Cameras installed to deter lab thefts

by Aaron Kiel
Arts & Entertainment Editor

President Stephen Morgan and Steve Grey, chief financial officer, approved the installation of a high resolution security surveillance camera system in the Founder’s Hall computer labs because of recent thefts of microchips, said Dr. Jay Jones, associate professor of biology and biochemistry.

“It is a real shame that we have to do this,” said Dr. Jones. “For those who have been sensitized by Big Brother, it is not a step that is easily taken. But our objective is to provide students with a fertile environment to grow in and access.

“A significant theft would mean limited access even during daytime hours. Video surveillance is the only viable option,” he said.

Currently, the computer labs are open Monday through Friday from 8 a.m.-10 p.m., and weekends from 10 a.m.-10 p.m. The labs will have 24-hour accessibility after the time lapse cameras, which can record up to seven days of video, are installed.

The computer lab was not the only location to experience theft over the summer. The Student Center also fell victim to crime, but there are no plans to install cameras, said Dr. Loretta Rahmani, associate dean of student services and Robert Rodriguez, chief of security and transportation.

Stolen from the Student Center were a photocopying machine and a television and VCR belonging to the Athletic Department, which was in the men’s locker room.
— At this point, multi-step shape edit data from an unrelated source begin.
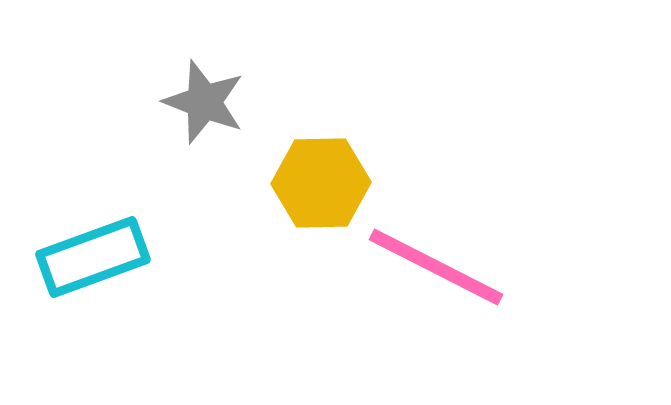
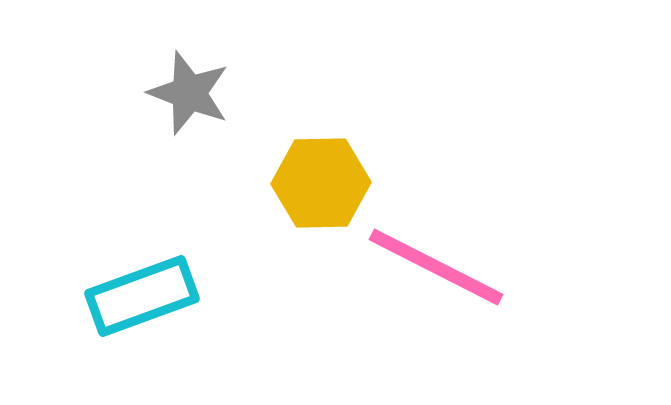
gray star: moved 15 px left, 9 px up
cyan rectangle: moved 49 px right, 39 px down
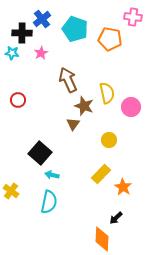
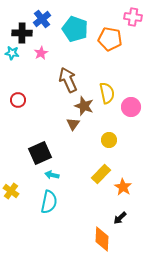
black square: rotated 25 degrees clockwise
black arrow: moved 4 px right
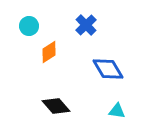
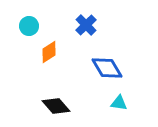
blue diamond: moved 1 px left, 1 px up
cyan triangle: moved 2 px right, 8 px up
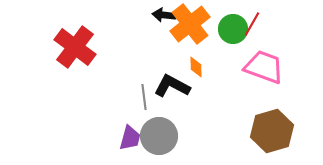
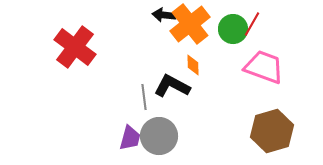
orange diamond: moved 3 px left, 2 px up
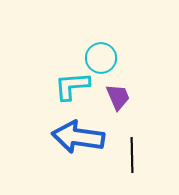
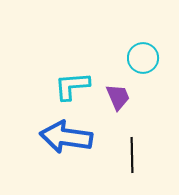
cyan circle: moved 42 px right
blue arrow: moved 12 px left
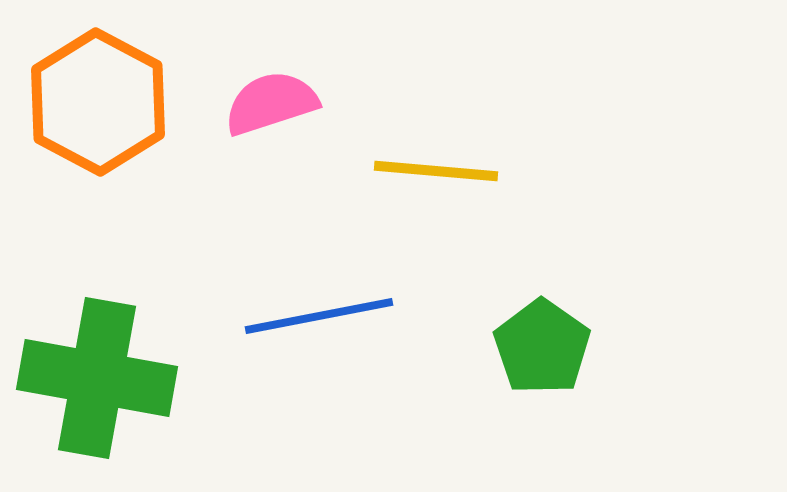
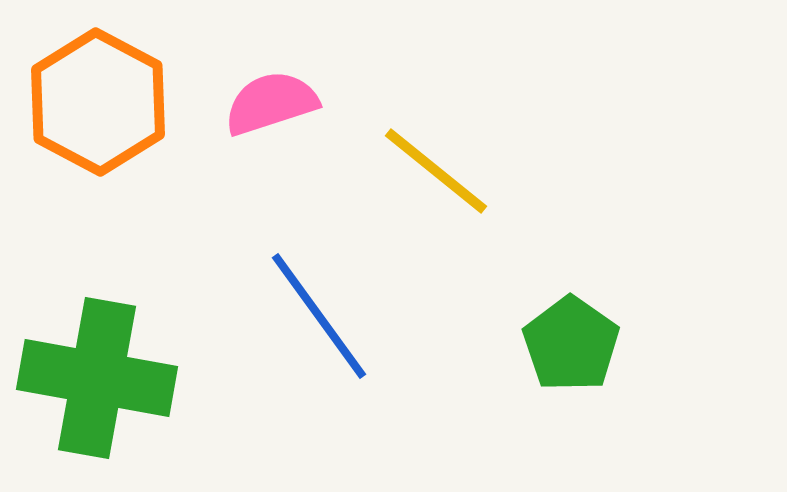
yellow line: rotated 34 degrees clockwise
blue line: rotated 65 degrees clockwise
green pentagon: moved 29 px right, 3 px up
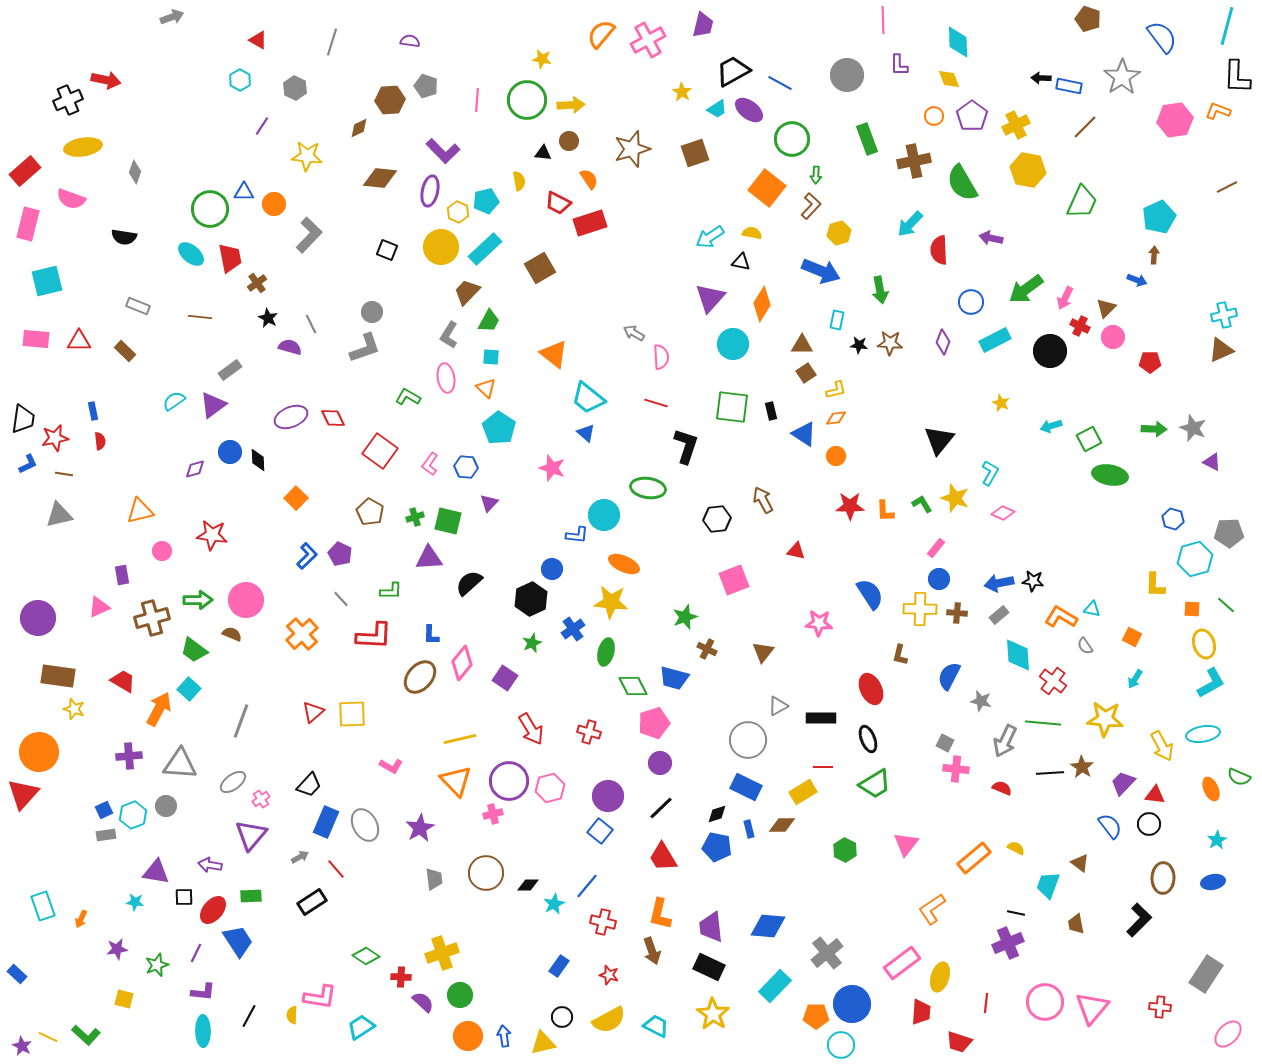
Keys to the new student mailboxes were also missing, but according to Melissa Jaunal, coordinator of student activities, all the keys may not have been sent by the company.

Rodriguez said it is possible someone left open one of the Student Center doors, allowing a person or persons into the facility to steal the items.

“The Student Center has eight doors and a lot of times people prop them open and there are people in and out of them all the time,” he said.

The photocopying machine, the most costly of the items, was stolen during an afternoon in August.

“What’s strange about it, is the Student Center was full of football players, coaches, and construction workers who were working on the mailboxes, and still it [the photocopying machine] walked out, which is strange,” said Rodriguez.

Also, student yearbooks were vandalized.

“During the summer some notes were left at the Student Center desk and an old yearbook had comments written in it,” said Jaunal.

Rodriguez said that the losses are less costly as compared to the price of a new surveillance system.

“You’re talking a few thousand dollars as opposed to a lot of thousands of dollars,” said Rodriguez.

He added that other areas on campus are of higher priority in terms of installing security cameras, including Woody Hall, the computer labs and the Stu-Han residence halls.

“There is a high value in Woody Hall in terms of monies received, even though they ship it out every day, in terms of records, student’s records; That’s probably the most highly critical place on campus. If that burned down or if something happened to that area it would be devastating to the University,” said Rodriguez.